## Fasttext tutorial for unsupervised learning

See [A Visual Guide to FastText Word Embeddings](https://amitness.com/2020/06/fasttext-embeddings/) for an introduction.

Also see https://fasttext.cc/docs/en/unsupervised-tutorial.html

We’ll use a small portion of text data extracted from English Wikipedia (50,000 random lines), which we’ve placed in data/wiki_sample.txt.

In [3]:
%%bash

set -x
wc -l /workspace/search_with_machine_learning_course/data/wiki_sample.txt

+ wc -l /workspace/search_with_machine_learning_course/data/wiki_sample.txt


50000 /workspace/search_with_machine_learning_course/data/wiki_sample.txt


In [4]:
%%bash
set -x

mkdir -p /workspace/fasttext-unsupervised
cp /workspace/search_with_machine_learning_course/data/wiki_sample.txt /workspace/fasttext-unsupervised

+ mkdir -p /workspace/fasttext-unsupervised
+ cp /workspace/search_with_machine_learning_course/data/wiki_sample.txt /workspace/fasttext-unsupervised


### Create unsupervised model

This will create `wiki.bin` model file and `wiki.vec` file with words and their vectors.

We’ve also used `-maxn 0` to exclude subword information. Subwords – that is, parts of words – can be very useful, especially for unknown or rare words, stemming variations, etc. But they can also introduce noise, and for this smallish dataset, we’re optimizing for simple, clean results.

One useful parameter that we didn’t explore before is `-minCount`, which specified the minimum number of times a word must occur in the corpus to be included in the model. It defaults to 5, but setting a higher number (e.g., 50) will remove lots of misspellings and other rare words.
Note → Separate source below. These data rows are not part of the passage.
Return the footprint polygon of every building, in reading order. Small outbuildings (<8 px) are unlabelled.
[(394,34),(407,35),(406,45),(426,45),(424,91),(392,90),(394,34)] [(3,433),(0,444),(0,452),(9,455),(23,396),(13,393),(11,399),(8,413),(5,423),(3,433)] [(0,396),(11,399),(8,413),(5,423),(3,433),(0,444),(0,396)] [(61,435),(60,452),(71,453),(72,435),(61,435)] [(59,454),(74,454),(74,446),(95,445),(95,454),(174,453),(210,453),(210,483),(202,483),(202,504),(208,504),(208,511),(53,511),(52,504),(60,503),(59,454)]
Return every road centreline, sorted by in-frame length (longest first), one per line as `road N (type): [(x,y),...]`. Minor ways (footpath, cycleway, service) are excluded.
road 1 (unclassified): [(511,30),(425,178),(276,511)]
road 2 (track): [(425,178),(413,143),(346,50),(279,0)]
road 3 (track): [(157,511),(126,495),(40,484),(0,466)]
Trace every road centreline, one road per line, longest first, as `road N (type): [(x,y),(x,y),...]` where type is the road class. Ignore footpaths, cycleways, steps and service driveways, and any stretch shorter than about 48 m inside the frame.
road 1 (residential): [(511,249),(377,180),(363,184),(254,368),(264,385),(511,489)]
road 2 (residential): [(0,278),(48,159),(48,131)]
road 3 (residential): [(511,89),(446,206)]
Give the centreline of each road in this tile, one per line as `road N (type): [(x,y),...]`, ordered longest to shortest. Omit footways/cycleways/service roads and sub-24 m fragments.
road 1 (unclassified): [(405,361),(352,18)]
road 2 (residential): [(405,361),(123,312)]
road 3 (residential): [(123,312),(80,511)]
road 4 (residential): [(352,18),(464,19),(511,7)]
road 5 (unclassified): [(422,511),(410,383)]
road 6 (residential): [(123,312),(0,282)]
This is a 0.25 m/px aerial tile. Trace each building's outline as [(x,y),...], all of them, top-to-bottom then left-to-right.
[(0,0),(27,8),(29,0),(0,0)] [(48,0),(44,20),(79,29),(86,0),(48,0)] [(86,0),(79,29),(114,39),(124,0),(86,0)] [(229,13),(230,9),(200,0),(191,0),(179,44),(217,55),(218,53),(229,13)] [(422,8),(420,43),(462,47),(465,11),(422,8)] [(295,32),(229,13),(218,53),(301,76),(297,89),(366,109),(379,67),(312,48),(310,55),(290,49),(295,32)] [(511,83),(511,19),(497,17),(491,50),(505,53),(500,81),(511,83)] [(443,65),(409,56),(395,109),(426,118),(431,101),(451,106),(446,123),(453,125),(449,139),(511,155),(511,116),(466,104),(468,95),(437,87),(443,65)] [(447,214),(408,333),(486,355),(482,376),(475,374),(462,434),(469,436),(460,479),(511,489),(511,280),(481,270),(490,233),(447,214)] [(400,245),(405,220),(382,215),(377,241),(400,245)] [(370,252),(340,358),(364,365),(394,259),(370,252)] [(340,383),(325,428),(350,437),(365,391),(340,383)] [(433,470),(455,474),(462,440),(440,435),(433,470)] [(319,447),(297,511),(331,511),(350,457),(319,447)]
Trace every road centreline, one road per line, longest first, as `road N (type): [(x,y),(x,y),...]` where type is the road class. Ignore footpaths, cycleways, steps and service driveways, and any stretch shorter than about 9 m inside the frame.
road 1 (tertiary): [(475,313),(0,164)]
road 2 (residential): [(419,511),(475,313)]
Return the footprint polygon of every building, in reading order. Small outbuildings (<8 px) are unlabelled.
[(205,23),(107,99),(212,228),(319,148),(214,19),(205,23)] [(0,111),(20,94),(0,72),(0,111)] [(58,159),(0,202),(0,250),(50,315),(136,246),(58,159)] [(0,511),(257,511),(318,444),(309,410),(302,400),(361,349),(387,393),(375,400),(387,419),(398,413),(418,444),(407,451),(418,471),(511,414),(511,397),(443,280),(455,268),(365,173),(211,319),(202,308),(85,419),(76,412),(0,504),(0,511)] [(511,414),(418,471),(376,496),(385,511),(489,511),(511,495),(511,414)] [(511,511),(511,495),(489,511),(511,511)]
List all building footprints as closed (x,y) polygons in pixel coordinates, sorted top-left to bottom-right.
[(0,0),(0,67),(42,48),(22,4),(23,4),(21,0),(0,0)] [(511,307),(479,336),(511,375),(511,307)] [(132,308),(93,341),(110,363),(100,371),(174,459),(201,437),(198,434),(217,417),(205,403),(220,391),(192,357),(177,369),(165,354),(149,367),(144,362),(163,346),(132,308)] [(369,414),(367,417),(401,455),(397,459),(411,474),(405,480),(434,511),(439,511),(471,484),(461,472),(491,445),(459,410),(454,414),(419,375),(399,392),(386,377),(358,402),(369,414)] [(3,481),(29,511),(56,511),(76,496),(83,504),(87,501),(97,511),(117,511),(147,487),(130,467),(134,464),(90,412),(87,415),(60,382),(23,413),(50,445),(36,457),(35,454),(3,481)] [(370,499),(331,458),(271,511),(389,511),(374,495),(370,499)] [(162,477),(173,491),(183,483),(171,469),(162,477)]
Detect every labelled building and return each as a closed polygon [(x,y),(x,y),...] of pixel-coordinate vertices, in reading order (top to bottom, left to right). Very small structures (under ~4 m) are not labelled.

Of course, setting it too high may remove words we would rather keep. Everything is a trade-off.

In [6]:
%%bash
cd /workspace/fasttext-unsupervised
set -x

fasttext skipgram -input wiki_sample.txt -output wiki -maxn 0
wc -l wiki.vec

+ fasttext skipgram -input wiki_sample.txt -output wiki -maxn 0
Read 0M words
Number of words:  9871
Number of labels: 0
Progress: 100.0% words/sec/thread:   99647 lr:  0.000000 avg.loss:  2.473000 ETA:   0h 0m 0s
+ wc -l wiki.vec


9872 wiki.vec


### Nearest neighbors as synonyms

The fastText library comes with a nearest-neighbor method that we can use to obtain synonyms.

For running interactively, run

`fasttext nn wiki.bin`

In [16]:
%%bash
cd /workspace/fasttext-unsupervised

echo "politics" | fasttext nn wiki.bin

echo "linux" | fasttext nn wiki.bin

Query word? governors 0.881063
municipal 0.877317
offices 0.867158
privy 0.866503
constitutional 0.864229
ministers 0.862625
elections 0.8536
approved 0.852035
senators 0.851854
cooperation 0.851632
Query word? Query word? inputs 0.940591
sampling 0.937156
unix 0.936299
compiler 0.934591
random 0.933981
kernel 0.93357
java 0.93094
files 0.929595
ascii 0.926187
behavior 0.924533
Query word?